(Records from a data collection)
------------------------------

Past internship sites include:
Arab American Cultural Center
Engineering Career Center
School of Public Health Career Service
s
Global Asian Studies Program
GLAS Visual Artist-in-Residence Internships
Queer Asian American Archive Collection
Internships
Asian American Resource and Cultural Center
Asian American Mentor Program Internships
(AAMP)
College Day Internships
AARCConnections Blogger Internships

------------------------------

WHAT IS REQUIRED: Each record must be printed again, word for word, with nothing dropped.

OUTPUT OF THE EXERCISE:
Past internship sites include:
Arab American Cultural Center
Engineering Career Center
School of Public Health Career Service
s
Global Asian Studies Program
GLAS Visual Artist-in-Residence Internships
Queer Asian American Archive Collection
Internships
Asian American Resource and Cultural Center
Asian American Mentor Program Internships
(AAMP)
College Day Internships
AARCConnections Blogger Internships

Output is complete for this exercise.